Structured page parsing data
------

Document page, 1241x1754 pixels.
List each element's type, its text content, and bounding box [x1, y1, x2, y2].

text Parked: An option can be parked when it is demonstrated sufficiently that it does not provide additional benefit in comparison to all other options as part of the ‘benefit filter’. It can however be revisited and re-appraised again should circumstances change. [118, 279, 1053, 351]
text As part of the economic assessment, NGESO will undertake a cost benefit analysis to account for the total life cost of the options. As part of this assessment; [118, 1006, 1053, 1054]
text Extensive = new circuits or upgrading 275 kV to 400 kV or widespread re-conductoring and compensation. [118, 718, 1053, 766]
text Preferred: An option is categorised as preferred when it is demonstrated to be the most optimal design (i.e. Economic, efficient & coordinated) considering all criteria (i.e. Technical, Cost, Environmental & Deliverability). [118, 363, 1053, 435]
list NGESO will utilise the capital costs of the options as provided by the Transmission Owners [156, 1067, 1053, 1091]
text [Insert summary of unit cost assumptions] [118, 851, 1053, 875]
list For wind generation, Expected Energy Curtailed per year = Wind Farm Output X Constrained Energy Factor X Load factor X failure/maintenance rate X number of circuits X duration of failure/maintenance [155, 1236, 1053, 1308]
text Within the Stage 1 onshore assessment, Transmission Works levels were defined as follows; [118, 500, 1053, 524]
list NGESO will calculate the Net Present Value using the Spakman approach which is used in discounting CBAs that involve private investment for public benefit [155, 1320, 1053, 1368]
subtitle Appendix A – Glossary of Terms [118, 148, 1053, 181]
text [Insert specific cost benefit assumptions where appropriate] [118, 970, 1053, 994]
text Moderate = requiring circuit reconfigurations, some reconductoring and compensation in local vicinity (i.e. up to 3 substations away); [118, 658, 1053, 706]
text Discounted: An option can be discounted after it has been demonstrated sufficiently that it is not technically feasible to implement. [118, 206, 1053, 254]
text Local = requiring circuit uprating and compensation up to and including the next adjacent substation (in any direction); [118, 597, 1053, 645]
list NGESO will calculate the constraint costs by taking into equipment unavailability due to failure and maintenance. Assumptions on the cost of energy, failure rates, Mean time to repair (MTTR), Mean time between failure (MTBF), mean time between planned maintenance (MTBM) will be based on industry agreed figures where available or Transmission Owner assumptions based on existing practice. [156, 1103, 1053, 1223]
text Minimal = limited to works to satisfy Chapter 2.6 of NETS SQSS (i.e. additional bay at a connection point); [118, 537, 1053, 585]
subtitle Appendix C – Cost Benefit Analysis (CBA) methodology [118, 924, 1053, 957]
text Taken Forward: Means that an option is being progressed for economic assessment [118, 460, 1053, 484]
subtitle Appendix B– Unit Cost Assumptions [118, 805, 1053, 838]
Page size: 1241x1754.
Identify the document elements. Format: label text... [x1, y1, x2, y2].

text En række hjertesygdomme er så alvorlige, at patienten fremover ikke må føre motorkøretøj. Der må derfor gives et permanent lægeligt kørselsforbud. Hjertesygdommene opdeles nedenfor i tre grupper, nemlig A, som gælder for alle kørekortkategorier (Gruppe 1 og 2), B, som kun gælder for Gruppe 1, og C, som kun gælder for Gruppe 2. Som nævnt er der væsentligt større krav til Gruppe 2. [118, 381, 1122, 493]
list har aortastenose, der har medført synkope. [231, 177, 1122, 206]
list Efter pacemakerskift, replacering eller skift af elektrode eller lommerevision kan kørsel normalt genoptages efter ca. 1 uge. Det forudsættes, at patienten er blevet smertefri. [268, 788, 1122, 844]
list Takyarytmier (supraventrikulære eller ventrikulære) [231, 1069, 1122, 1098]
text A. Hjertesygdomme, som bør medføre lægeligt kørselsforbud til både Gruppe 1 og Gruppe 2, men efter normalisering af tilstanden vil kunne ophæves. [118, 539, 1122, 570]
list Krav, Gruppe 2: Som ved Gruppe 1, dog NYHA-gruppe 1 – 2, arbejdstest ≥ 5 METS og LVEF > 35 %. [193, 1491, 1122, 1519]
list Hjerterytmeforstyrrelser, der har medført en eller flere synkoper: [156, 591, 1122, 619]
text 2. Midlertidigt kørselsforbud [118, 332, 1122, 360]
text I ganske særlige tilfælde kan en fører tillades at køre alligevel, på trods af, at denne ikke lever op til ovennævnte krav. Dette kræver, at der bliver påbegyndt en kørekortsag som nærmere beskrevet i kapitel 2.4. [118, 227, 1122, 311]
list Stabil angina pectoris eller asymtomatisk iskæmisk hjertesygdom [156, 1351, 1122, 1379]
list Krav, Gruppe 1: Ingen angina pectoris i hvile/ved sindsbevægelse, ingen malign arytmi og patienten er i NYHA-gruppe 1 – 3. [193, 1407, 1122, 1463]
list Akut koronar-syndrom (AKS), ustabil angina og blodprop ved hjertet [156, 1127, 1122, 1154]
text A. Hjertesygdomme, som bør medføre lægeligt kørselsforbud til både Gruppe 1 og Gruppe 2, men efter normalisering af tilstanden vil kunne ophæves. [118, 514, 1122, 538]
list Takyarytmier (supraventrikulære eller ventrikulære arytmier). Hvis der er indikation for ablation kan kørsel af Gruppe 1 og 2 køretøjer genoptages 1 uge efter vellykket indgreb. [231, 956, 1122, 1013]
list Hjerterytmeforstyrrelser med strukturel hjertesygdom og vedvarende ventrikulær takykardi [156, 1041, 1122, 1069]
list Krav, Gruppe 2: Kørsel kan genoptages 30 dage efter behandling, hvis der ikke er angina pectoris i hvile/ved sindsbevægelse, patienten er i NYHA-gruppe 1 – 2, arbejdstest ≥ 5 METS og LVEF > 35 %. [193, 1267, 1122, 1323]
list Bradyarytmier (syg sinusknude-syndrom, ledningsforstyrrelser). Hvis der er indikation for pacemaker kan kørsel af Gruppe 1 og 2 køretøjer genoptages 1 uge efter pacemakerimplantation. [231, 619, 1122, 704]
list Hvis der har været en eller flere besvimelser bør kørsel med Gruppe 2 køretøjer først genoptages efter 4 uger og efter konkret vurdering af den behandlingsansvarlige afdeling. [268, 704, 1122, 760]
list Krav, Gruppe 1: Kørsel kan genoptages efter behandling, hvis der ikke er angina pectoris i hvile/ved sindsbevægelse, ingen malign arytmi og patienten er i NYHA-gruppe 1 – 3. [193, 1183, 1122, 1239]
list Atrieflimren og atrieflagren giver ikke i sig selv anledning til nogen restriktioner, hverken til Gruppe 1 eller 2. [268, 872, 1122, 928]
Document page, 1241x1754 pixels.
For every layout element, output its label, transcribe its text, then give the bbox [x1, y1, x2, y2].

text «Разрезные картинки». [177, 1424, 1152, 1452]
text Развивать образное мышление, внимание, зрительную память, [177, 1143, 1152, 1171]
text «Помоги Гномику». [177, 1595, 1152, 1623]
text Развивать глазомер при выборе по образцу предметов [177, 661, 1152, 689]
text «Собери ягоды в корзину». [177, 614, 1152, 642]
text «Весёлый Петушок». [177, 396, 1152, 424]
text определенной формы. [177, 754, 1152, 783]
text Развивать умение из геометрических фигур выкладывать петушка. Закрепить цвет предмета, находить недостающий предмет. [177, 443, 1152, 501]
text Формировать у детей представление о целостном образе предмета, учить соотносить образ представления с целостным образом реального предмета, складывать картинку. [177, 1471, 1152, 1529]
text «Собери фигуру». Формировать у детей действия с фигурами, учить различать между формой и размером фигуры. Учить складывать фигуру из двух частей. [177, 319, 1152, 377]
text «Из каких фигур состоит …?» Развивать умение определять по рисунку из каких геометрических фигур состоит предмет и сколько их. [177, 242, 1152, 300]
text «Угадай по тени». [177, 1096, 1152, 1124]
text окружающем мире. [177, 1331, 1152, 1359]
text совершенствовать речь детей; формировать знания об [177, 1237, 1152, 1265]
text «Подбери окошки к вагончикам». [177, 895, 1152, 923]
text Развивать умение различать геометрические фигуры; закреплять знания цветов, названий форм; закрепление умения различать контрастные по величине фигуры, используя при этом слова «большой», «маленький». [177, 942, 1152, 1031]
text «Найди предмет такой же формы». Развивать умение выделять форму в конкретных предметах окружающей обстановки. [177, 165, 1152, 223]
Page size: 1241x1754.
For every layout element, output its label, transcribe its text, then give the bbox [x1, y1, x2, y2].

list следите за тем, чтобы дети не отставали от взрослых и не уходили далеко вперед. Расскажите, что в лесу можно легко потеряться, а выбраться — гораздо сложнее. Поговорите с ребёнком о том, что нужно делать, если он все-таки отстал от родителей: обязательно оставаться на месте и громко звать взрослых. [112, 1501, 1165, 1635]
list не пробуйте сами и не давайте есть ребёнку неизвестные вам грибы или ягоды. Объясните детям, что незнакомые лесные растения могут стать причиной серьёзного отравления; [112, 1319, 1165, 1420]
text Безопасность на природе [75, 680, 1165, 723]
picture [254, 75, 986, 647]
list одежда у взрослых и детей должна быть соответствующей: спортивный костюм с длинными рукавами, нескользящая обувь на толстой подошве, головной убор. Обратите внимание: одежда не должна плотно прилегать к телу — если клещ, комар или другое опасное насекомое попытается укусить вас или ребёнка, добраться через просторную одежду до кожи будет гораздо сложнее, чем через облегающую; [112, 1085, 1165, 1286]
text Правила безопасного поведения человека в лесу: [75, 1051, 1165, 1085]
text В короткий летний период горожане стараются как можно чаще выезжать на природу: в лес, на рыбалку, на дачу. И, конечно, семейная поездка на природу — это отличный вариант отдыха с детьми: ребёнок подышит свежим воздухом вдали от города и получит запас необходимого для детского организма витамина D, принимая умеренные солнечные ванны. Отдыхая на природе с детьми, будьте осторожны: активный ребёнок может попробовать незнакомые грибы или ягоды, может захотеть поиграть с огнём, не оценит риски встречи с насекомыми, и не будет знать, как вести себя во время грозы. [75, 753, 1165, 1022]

------

#### Exercise description:
In the entries above, copy each line that contains the string "лесу".

#### Written reply:
list следите за тем, чтобы дети не отставали от взрослых и не уходили далеко вперед. Расскажите, что в лесу можно легко потеряться, а выбраться — гораздо сложнее. Поговорите с ребёнком о том, что нужно делать, если он все-таки отстал от родителей: обязательно оставаться на месте и громко звать взрослых. [112, 1501, 1165, 1635]
text Правила безопасного поведения человека в лесу: [75, 1051, 1165, 1085]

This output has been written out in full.